##### 与えられた行 #####

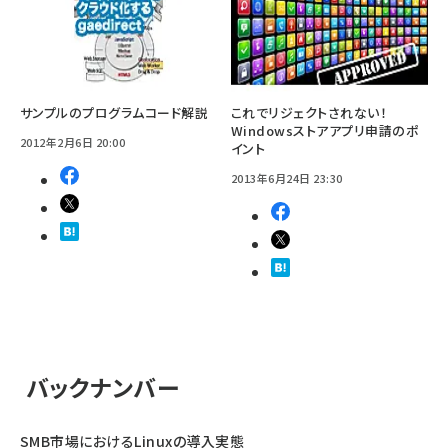
サンプルのプログラムコード解説
これでリジェクトされない！
Windowsストアアプリ申請のポ
2012年2月6日 20:00
イント
2013年6月24日 23:30
バックナンバー
SMB市場におけるLinuxの導入実態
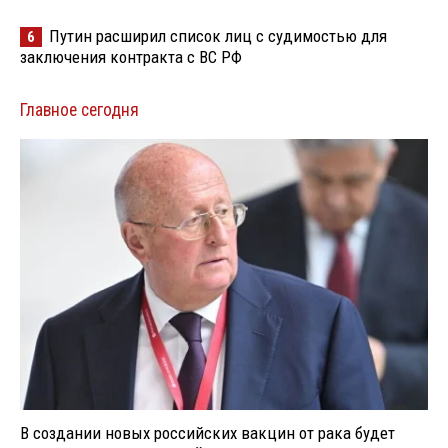
Путин расширил список лиц с судимостью для
6
заключения контракта с ВС РФ
Главное сегодня
В создании новых российских вакцин от рака будет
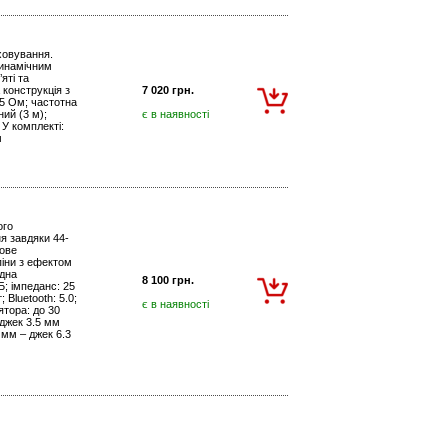
ховування.
динамічним
яті та
 конструкція з
7 020 грн.
25 Ом; частотна
ний (3 м);
є в наявності
 У комплекті:
м
ого
я завдяки 44-
тове
піни з ефектом
адна
8 100 грн.
Б; імпеданс: 25
Bluetooth: 5.0;
є в наявності
ятора: до 30
оджек 3.5 мм
 мм – джек 6.3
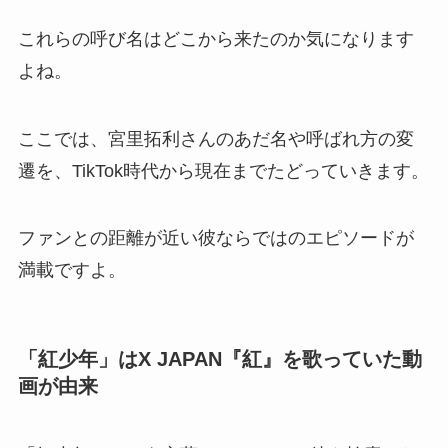
これらの呼び名はどこから来たのか気になります
よね。
ここでは、宮里拓利さんのあだ名や呼ばれ方の変
遷を、TikTok時代から現在までたどっていきます。
ファンとの距離が近い彼ならではのエピソードが
満載ですよ。
「紅少年」はX JAPAN『紅』を歌っていた動
画が由来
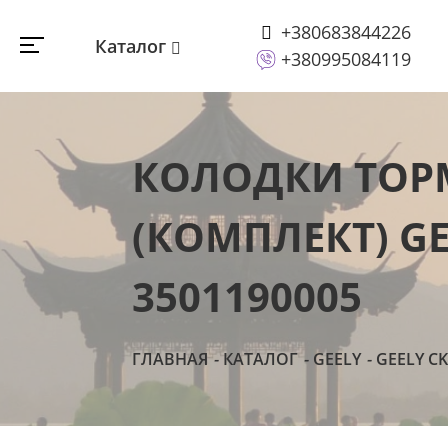
+380683844226
Каталог
+380995084119
КОЛОДКИ ТОРМ
(КОМПЛЕКТ) GE
3501190005
ГЛАВНАЯ
КАТАЛОГ
GEELY
GEELY CK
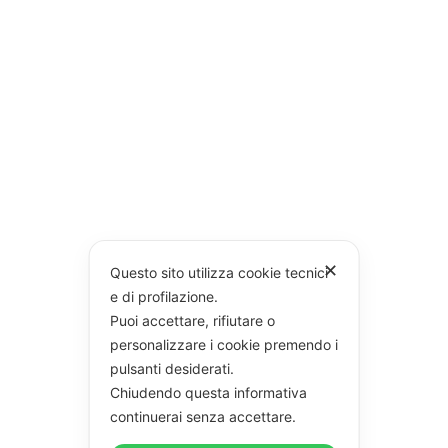
✕
Questo sito utilizza cookie tecnici
e di profilazione.
Puoi accettare, rifiutare o
personalizzare i cookie premendo i
pulsanti desiderati.
Chiudendo questa informativa
continuerai senza accettare.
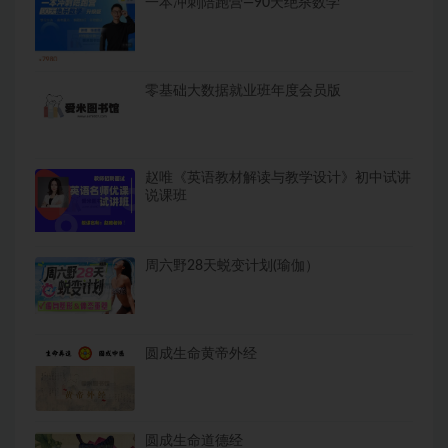
一本冲刺陪跑营—90天绝杀数学
零基础大数据就业班年度会员版
赵唯《英语教材解读与教学设计》初中试讲
说课班
周六野28天蜕变计划(瑜伽）
圆成生命黄帝外经
圆成生命道德经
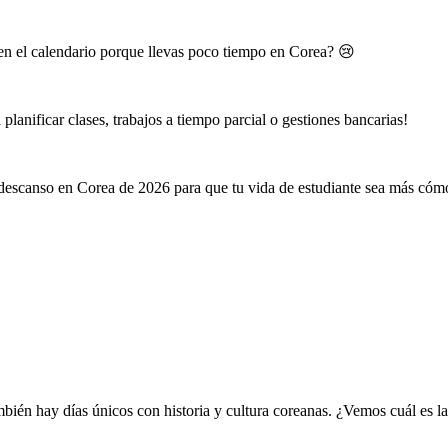
' en el calendario porque llevas poco tiempo en Corea? 😢
lanificar clases, trabajos a tiempo parcial o gestiones bancarias!
e descanso en Corea de 2026 para que tu vida de estudiante sea más có
ién hay días únicos con historia y cultura coreanas. ¿Vemos cuál es la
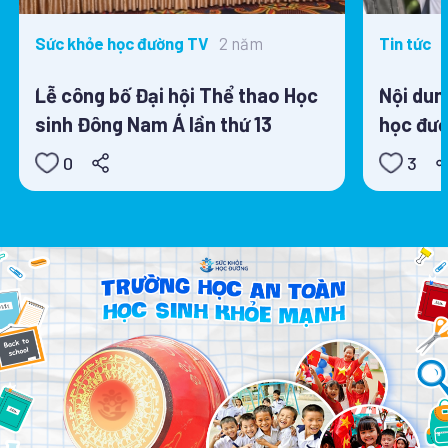
2 năm
Sức khỏe học đường TV
Tin tức
Lễ công bố Đại hội Thể thao Học
Nội dun
sinh Đông Nam Á lần thứ 13
học đườ
0
3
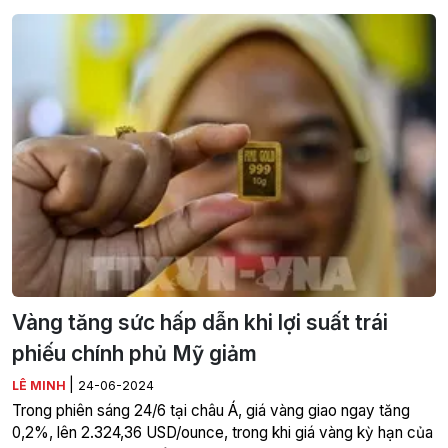
Vàng tăng sức hấp dẫn khi lợi suất trái
phiếu chính phủ Mỹ giảm
|
LÊ MINH
24-06-2024
Trong phiên sáng 24/6 tại châu Á, giá vàng giao ngay tăng
0,2%, lên 2.324,36 USD/ounce, trong khi giá vàng kỳ hạn của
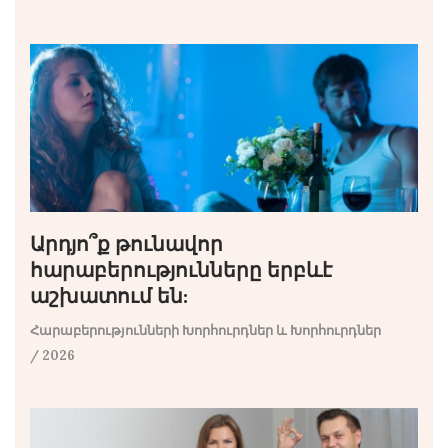
Արդյո՞ք թունավոր
հարաբերությունները երբևէ
աշխատում են:
Հարաբերությունների Խորհուրդներ և Խորհուրդներ
/ 2026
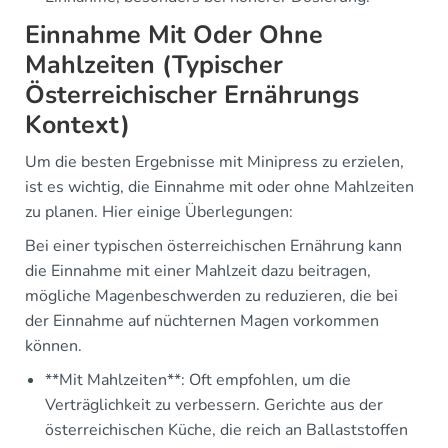
Einnahme Mit Oder Ohne
Mahlzeiten (Typischer
Österreichischer Ernährungs
Kontext)
Um die besten Ergebnisse mit Minipress zu erzielen,
ist es wichtig, die Einnahme mit oder ohne Mahlzeiten
zu planen. Hier einige Überlegungen:
Bei einer typischen österreichischen Ernährung kann
die Einnahme mit einer Mahlzeit dazu beitragen,
mögliche Magenbeschwerden zu reduzieren, die bei
der Einnahme auf nüchternen Magen vorkommen
können.
**Mit Mahlzeiten**: Oft empfohlen, um die
Verträglichkeit zu verbessern. Gerichte aus der
österreichischen Küche, die reich an Ballaststoffen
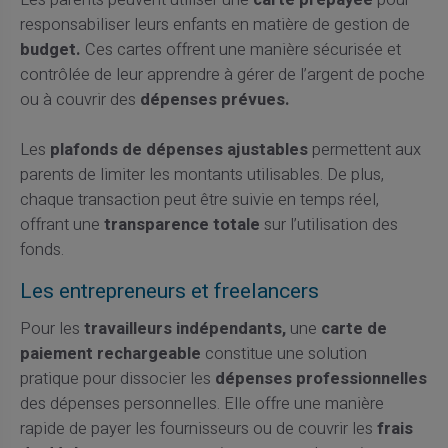
Les parents peuvent utiliser une
carte prépayée
pour
responsabiliser leurs enfants en matière de gestion de
budget.
Ces cartes offrent une manière sécurisée et
contrôlée de leur apprendre à gérer de l’argent de poche
ou à couvrir des
dépenses prévues.
Les
plafonds de dépenses ajustables
permettent aux
parents de limiter les montants utilisables. De plus,
chaque transaction peut être suivie en temps réel,
offrant une
transparence totale
sur l’utilisation des
fonds.
Les entrepreneurs et freelancers
Pour les
travailleurs indépendants,
une
carte de
paiement rechargeable
constitue une solution
pratique pour dissocier les
dépenses professionnelles
des dépenses personnelles. Elle offre une manière
rapide de payer les fournisseurs ou de couvrir les
frais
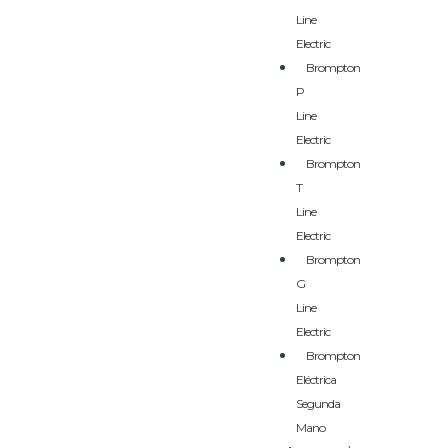
Line
Electric
Brompton
P
Line
Electric
Brompton
T
Line
Electric
Brompton
G
Line
Electric
Brompton
Eléctrica
Segunda
Mano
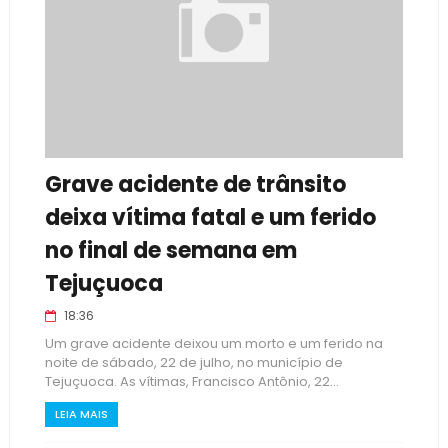
Grave acidente de trânsito
deixa vítima fatal e um ferido
no final de semana em
Tejuçuoca
18:36
Um grave acidente deixou um morto e um ferido na
noite de sábado, 22 de julho, no município de
Tejuçuoca. As vítimas, Francisco Antônio, 22...
LEIA MAIS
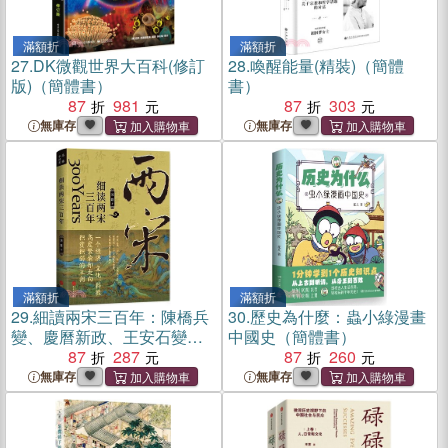
滿額折
滿額折
27.
DK微觀世界大百科(修訂
28.
喚醒能量(精裝)（簡體
版)（簡體書）
書）
87
981
87
303
無庫存
無庫存
滿額折
滿額折
29.
細讀兩宋三百年：陳橋兵
30.
歷史為什麼：蟲小綠漫畫
變、慶曆新政、王安石變
中國史（簡體書）
法……汴京之圍、厓山海
87
287
87
260
戰，文治帝國的困局與變革
無庫存
無庫存
（簡體書）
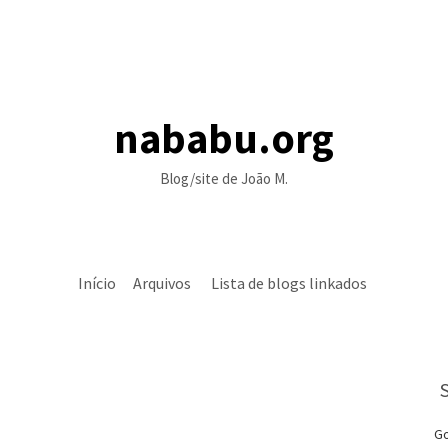
nababu.org
Blog/site de João M.
Início
Arquivos
Lista de blogs linkados
Go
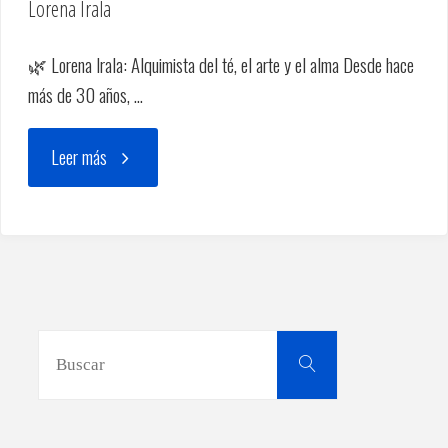
Lorena Irala
🌿 Lorena Irala: Alquimista del té, el arte y el alma Desde hace
más de 30 años, …
"Lorena
Leer más
Irala"
Buscar:
Buscar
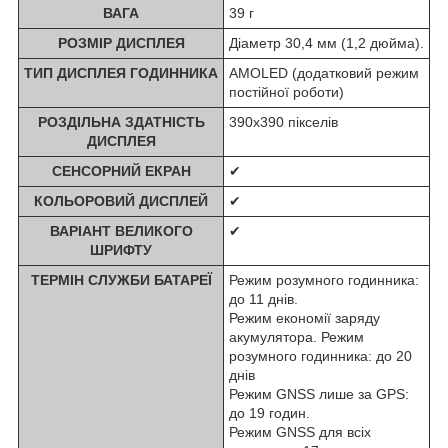
ВАГА
39 г
РОЗМІР ДИСПЛЕЯ
Діаметр 30,4 мм (1,2 дюйма).
ТИП ДИСПЛЕЯ ГОДИННИКА
AMOLED (додатковий режим
постійної роботи)
РОЗДІЛЬНА ЗДАТНІСТЬ
390х390 пікселів
ДИСПЛЕЯ
СЕНСОРНИЙ ЕКРАН
✔
КОЛЬОРОВИЙ ДИСПЛЕЙ
✔
ВАРІАНТ ВЕЛИКОГО
✔
ШРИФТУ
ТЕРМІН СЛУЖБИ БАТАРЕЇ
Режим розумного годинника:
до 11 днів.
Режим економії заряду
акумулятора. Режим
розумного годинника: до 20
днів
Режим GNSS лише за GPS:
до 19 годин.
Режим GNSS для всіх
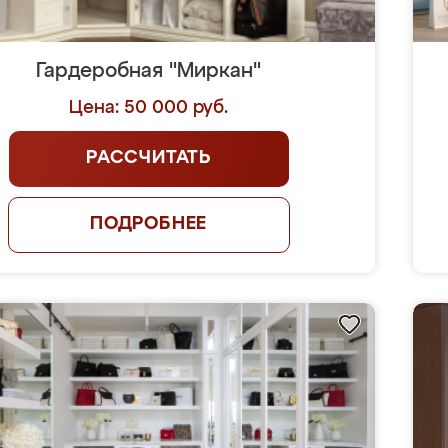
Гардеробная "Миркан"
Цена: 50 000 руб.
РАССЧИТАТЬ
ПОДРОБНЕЕ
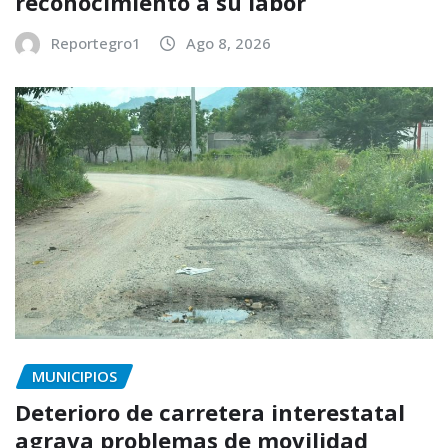
reconocimiento a su labor
Reportegro1
Ago 8, 2026
MUNICIPIOS
Deterioro de carretera interestatal
agrava problemas de movilidad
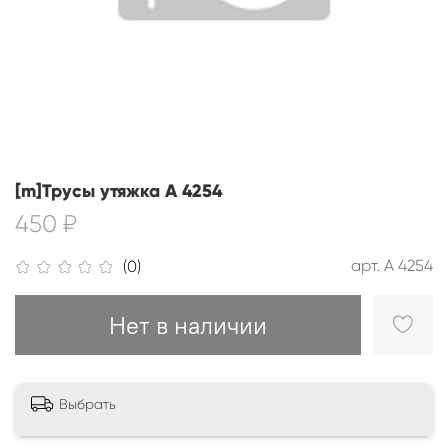
[m]Трусы утяжка А 4254
450 ₽
арт.
А 4254
(0)
Нет в наличии
Выбрать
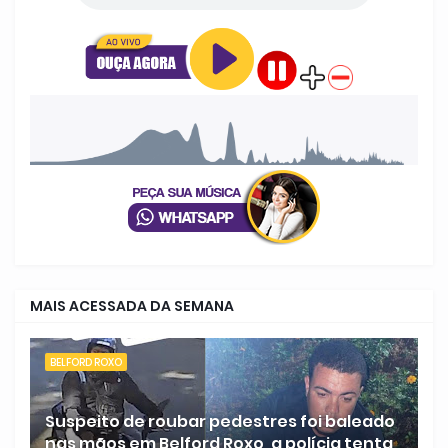
MAIS ACESSADA DA SEMANA
BELFORD ROXO
Suspeito de roubar pedestres foi baleado
nas mãos em Belford Roxo, a polícia tenta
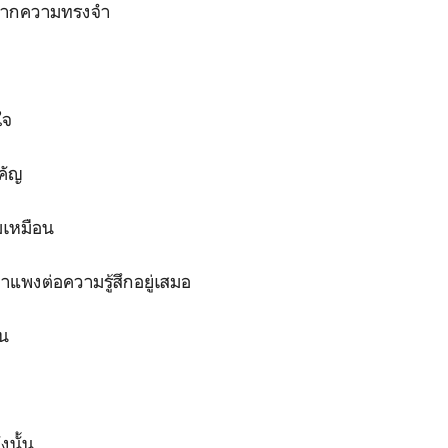
จากความทรงจำ
ใจ
คัญ
มเหมือน
ำแพงต่อความรู้สึกอยู่เสมอ
อน
งนั้น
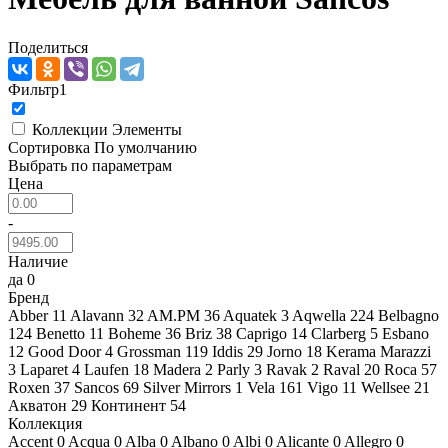
Поделиться
Фильтр
1
Коллекции
Элементы
Сортировка
По умолчанию
Выбрать по параметрам
Цена
-
Наличие
да
0
Бренд
Abber
11
Alavann
32
AM.PM
36
Aquatek
3
Aqwella
224
Belbagno
124
Benetto
11
Boheme
36
Briz
38
Caprigo
14
Clarberg
5
Esbano
12
Good Door
4
Grossman
119
Iddis
29
Jorno
18
Kerama Marazzi
3
Laparet
4
Laufen
18
Madera
2
Parly
3
Ravak
2
Raval
20
Roca
57
Roxen
37
Sancos
69
Silver Mirrors
1
Vela
161
Vigo
11
Wellsee
21
Акватон
29
Континент
54
Коллекция
Accent
0
Acqua
0
Alba
0
Albano
0
Albi
0
Alicante
0
Allegro
0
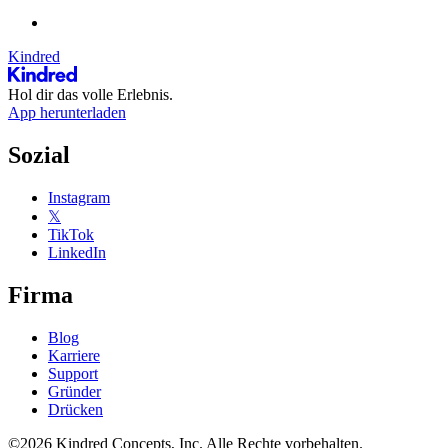
Kindred
Hol dir das volle Erlebnis.
App herunterladen
Sozial
Instagram
𝕏
TikTok
LinkedIn
Firma
Blog
Karriere
Support
Gründer
Drücken
©2026 Kindred Concepts, Inc. Alle Rechte vorbehalten.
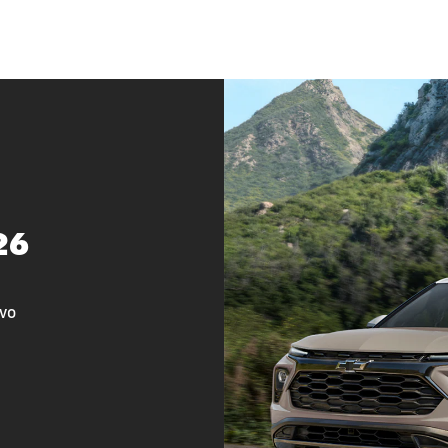
26
vo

#####

上の行のうち、文字列「Lorena」を含む行をすべてそのまま書き写して報告してください。大文字と小文字は区別します。

▶ [解答と解説]
Lorena Irala
🌿 Lorena Irala: Alquimista del té, el arte y el alma Desde hace
"Lorena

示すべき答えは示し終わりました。